There’s just four weeks to go until the Victoria’s Secret Fashion Show, the annual televisual event that all heterosexual males lust …… I mean look forward to. Only in recent years, it’s steadily been turning into some dreadful all singing, all dancing entertainment crap with less and less focus on hot sexy models parading their stunning bods in skimpy lingerie.

Take the 2010 show for example. Never mind drooling over Alessanda Ambrósio or Adriana Lima in their undies, we were subjected to the likes of Akon warbling away whilst Katy Perry did a gig surrounded by writhing male dancers who looked like they’d just been found in the Blue Oyster Bar. The 2007 show was even worse with the nauseating spectacle of Seal serenading his model wife Heidi Klum who then joined him in a toe-curling embarrassing duet.

And then there’s the constant TV cuts to mindless unnecessary drivel like shots of backstage dress rehearsals, shots of gawping celebrities, shots of whoever is providing the rubbish warm-up "entertainment", shots of the stage, shots of the lights, shots of the building, shots of the fireworks, shots of the crowd, in fact pretty much shots of everything except the close up shots of the Victoria’s Secret Angel’s legs and boobs which is what everyone has really tuned in for.

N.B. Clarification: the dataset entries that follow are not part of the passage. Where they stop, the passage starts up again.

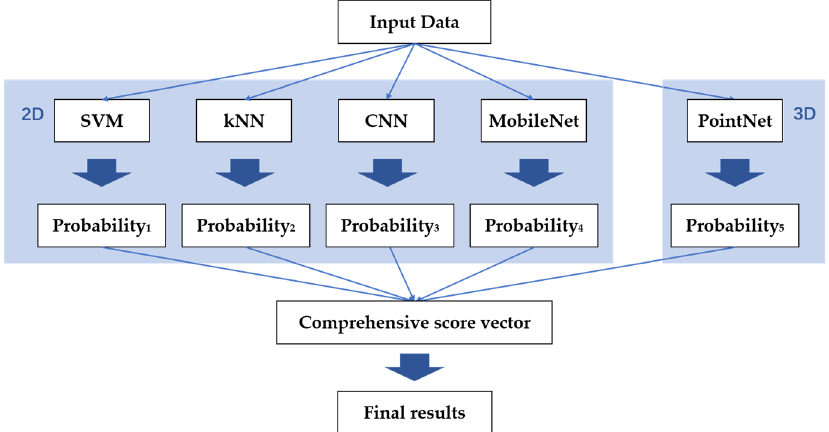
Figure 7. Flowchart of the improved voting method.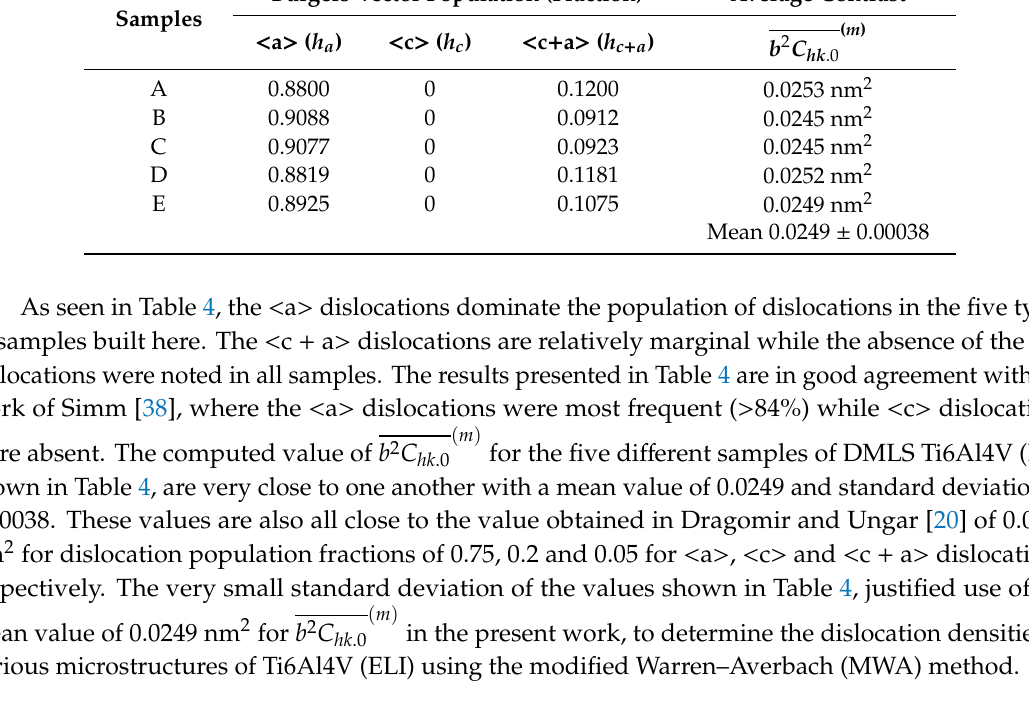
( m ) values for the five di ff erent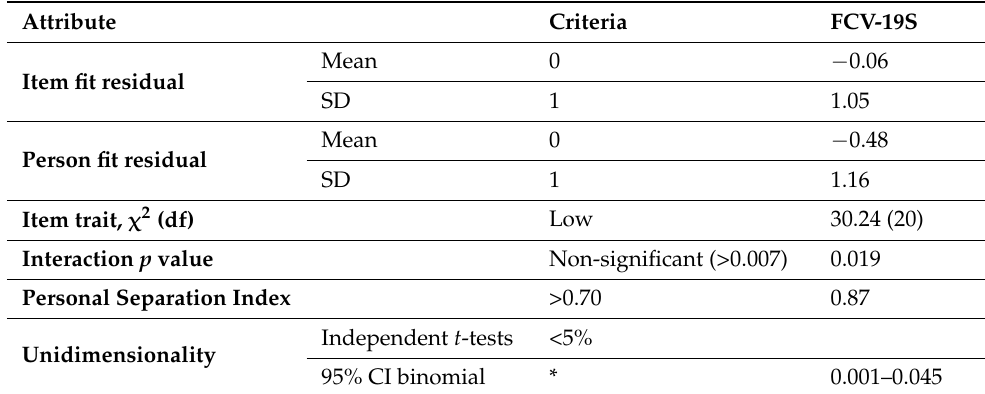
Table 6. Goodness of fit to the Rasch model of the FCV-19S after removing items 1 and 7.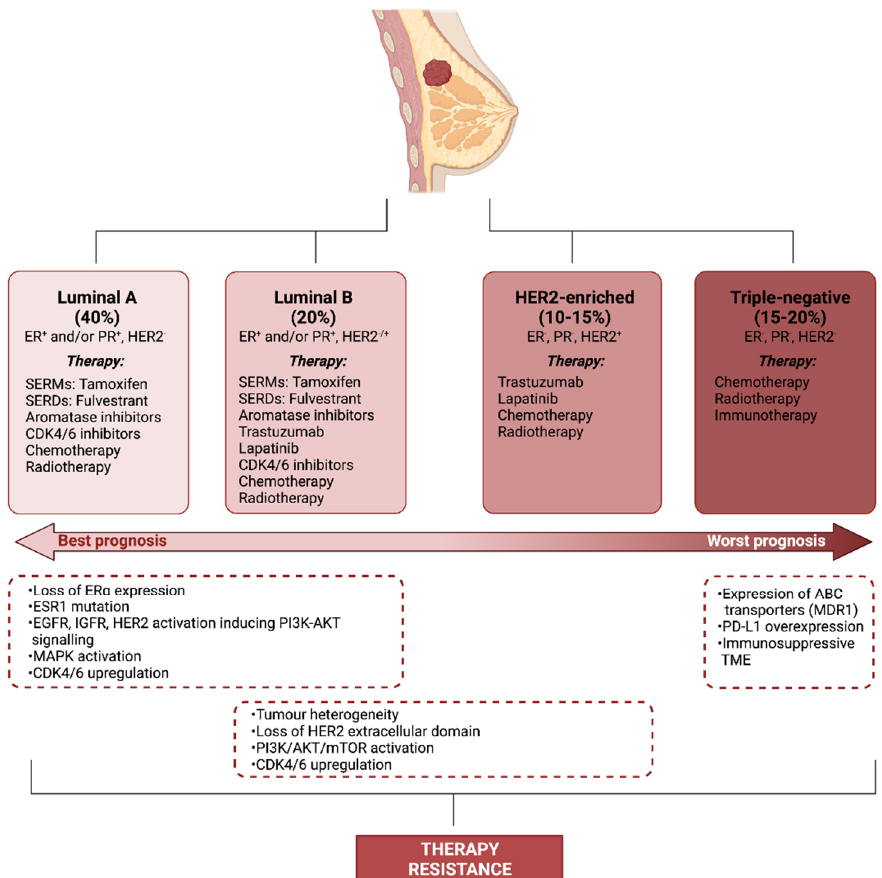
Figure 1. Breast cancer subtypes, standard treatments and mechanisms of therapy resistance. BC can be classified into four main subtypes based on the expression of oestrogen receptor (ER), progesterone receptor (PR) and human epidermal growth factor receptor 2 (HER2). Different treatments are administered based on the molecular markers. Several mechanisms of therapy resistance can arise in the different BC subtypes. (Abbreviations: ABC, ATP-binding cassette; CDK4, cyclin dependent kinase 4; CDK6, cyclin dependent kinase 6; ER α , oestrogen receptor α ; EGFR, epidermal growth factor receptor; ESR1, oestrogen receptor 1; IGFR, insulin-like growth factor receptor; MAPK, mitogen-activated protein kinase; mTOR, mammalian target of rapamycin; PD-L1, pro- grammed death ligand 1; PI3K, phosphatidylinositol-3-kinase; SERMS, selective oestrogen receptor modulators; SERDS, selective oestrogen receptor downregulators; TME, tumour microenviron- ment).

Mixing the actual fashion show with the performance is also a stupid idea. We don’t want to see the models trying to mingle with the singers or bands whilst sashaying down the runway wearing a thong. Have the organisers got any idea how many guys are out there desperately trying to beat one off only for the camera to pan to Justin fuckin’ Timberlake at the point of no return?

The Victoria’s Secret Fashion Show needs to either provide an edited version of the show with sexy ass models only or get back to basics; a couple of runway camera’s mounted on rails that follow each model up and down the stage with long lingering panning shots to get the full body and face, no entertainment, no singing, no dancing and definitely no frivolous cuts or TV splices to anything that isn’t hot, female, wearing lingerie and in heels.